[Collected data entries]
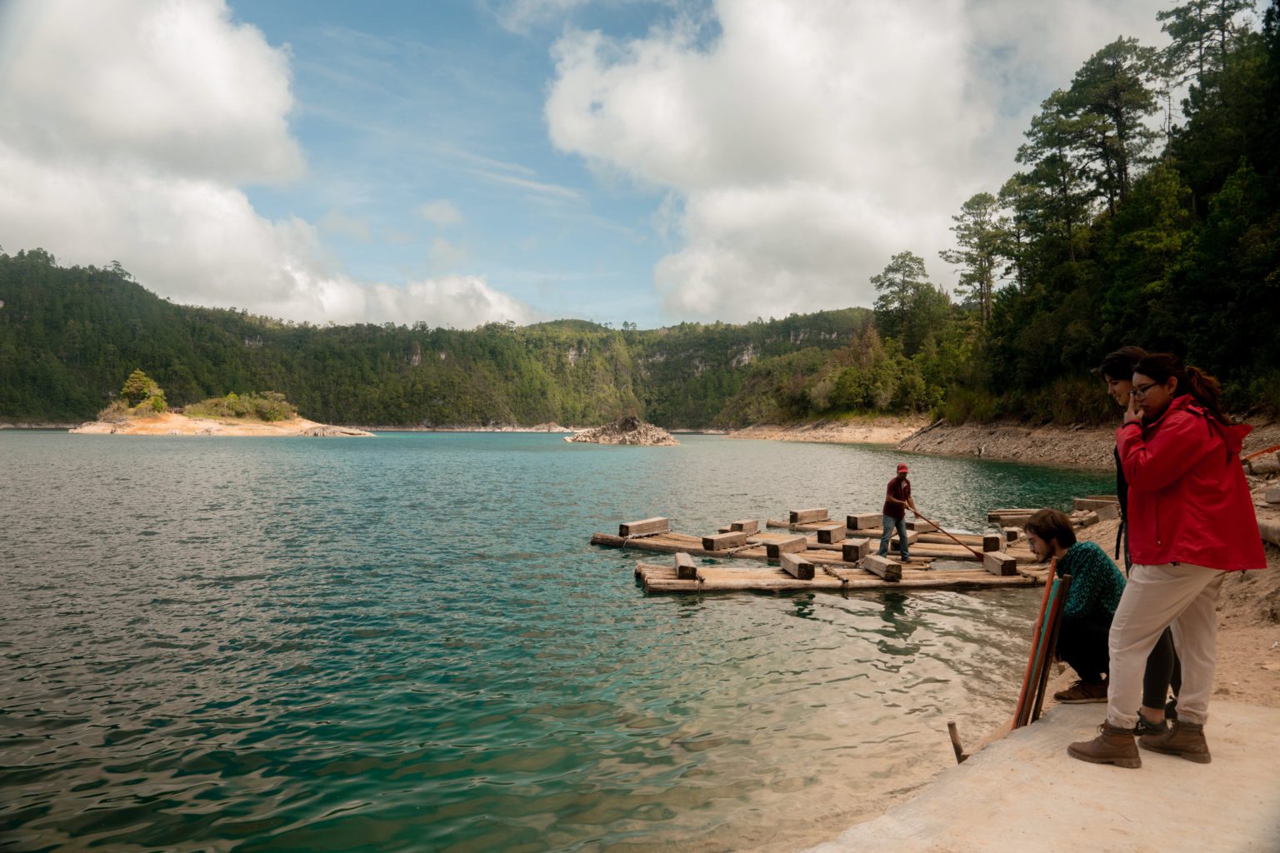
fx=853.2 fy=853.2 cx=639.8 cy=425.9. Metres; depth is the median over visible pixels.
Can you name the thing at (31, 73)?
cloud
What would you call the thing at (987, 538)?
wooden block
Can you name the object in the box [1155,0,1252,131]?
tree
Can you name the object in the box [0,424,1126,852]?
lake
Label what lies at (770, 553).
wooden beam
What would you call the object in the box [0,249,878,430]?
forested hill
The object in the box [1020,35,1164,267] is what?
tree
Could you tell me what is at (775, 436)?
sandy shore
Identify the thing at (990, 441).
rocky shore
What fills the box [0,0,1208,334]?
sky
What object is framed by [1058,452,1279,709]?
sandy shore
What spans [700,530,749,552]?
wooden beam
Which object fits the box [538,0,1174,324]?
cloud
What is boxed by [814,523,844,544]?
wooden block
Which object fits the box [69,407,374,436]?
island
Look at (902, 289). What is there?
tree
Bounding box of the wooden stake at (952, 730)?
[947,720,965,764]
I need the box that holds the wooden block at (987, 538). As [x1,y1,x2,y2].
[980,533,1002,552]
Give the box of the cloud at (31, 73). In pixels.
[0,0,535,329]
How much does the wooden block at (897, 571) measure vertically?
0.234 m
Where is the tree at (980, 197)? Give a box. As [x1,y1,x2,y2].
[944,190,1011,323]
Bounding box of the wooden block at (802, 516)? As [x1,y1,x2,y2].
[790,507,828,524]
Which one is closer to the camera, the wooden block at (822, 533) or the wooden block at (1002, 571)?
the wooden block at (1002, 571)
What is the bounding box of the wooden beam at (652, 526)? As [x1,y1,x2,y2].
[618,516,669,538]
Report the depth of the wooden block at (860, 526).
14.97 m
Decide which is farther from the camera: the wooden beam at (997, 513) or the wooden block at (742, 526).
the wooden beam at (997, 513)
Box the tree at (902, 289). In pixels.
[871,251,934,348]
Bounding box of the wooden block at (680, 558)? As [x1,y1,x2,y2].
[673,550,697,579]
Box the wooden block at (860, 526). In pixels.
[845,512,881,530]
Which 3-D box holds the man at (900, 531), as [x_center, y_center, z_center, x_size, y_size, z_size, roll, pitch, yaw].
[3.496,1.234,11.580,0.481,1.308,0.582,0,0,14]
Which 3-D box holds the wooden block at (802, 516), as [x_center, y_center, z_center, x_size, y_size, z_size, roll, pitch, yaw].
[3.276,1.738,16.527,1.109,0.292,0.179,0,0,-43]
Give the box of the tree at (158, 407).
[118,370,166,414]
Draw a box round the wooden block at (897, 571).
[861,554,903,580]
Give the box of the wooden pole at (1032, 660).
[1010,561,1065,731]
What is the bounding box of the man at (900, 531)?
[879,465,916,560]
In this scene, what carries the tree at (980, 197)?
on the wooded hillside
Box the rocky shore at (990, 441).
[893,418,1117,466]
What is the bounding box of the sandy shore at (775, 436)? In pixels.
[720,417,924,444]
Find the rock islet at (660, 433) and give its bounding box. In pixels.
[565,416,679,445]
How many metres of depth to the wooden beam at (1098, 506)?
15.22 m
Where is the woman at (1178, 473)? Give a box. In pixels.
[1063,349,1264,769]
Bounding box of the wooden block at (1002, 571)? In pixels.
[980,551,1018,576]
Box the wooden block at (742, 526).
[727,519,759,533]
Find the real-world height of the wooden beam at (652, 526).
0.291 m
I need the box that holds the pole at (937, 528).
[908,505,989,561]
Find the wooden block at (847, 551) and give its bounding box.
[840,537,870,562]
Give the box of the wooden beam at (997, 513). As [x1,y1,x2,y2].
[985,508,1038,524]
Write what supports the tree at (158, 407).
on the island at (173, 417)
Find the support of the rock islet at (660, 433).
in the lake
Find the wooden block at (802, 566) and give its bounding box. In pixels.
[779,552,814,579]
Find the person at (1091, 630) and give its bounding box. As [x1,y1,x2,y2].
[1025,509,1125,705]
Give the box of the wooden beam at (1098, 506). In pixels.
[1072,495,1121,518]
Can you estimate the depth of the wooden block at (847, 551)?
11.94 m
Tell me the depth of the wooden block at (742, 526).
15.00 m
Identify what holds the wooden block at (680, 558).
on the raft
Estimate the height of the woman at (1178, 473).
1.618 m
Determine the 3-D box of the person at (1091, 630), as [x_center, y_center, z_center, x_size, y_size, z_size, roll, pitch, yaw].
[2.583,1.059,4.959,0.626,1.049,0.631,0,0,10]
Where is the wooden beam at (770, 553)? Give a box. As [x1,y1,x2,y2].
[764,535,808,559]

What is expected => Write out exactly the lines starting with the one that holds "I need the box that holds the pole" and running through the last line above.

Task output =>
I need the box that holds the pole at (937, 528).
[908,505,989,561]
Find the wooden block at (847, 551) and give its bounding box.
[840,537,870,562]
Give the box of the wooden beam at (997, 513). As [x1,y1,x2,y2].
[985,508,1038,524]
Write what supports the tree at (158, 407).
on the island at (173, 417)
Find the support of the rock islet at (660, 433).
in the lake
Find the wooden block at (802, 566) and give its bounding box. In pixels.
[779,552,814,579]
Find the person at (1091, 630) and give its bounding box. As [x1,y1,x2,y2].
[1025,509,1125,705]
Give the box of the wooden beam at (1098, 506). In pixels.
[1072,495,1121,518]
Can you estimate the depth of the wooden block at (847, 551)?
11.94 m
Tell me the depth of the wooden block at (742, 526).
15.00 m
Identify what holds the wooden block at (680, 558).
on the raft
Estimate the height of the woman at (1178, 473).
1.618 m
Determine the 3-D box of the person at (1091, 630), as [x_center, y_center, z_center, x_size, y_size, z_size, roll, pitch, yaw].
[2.583,1.059,4.959,0.626,1.049,0.631,0,0,10]
Where is the wooden beam at (770, 553)? Give a box. As [x1,y1,x2,y2].
[764,535,808,559]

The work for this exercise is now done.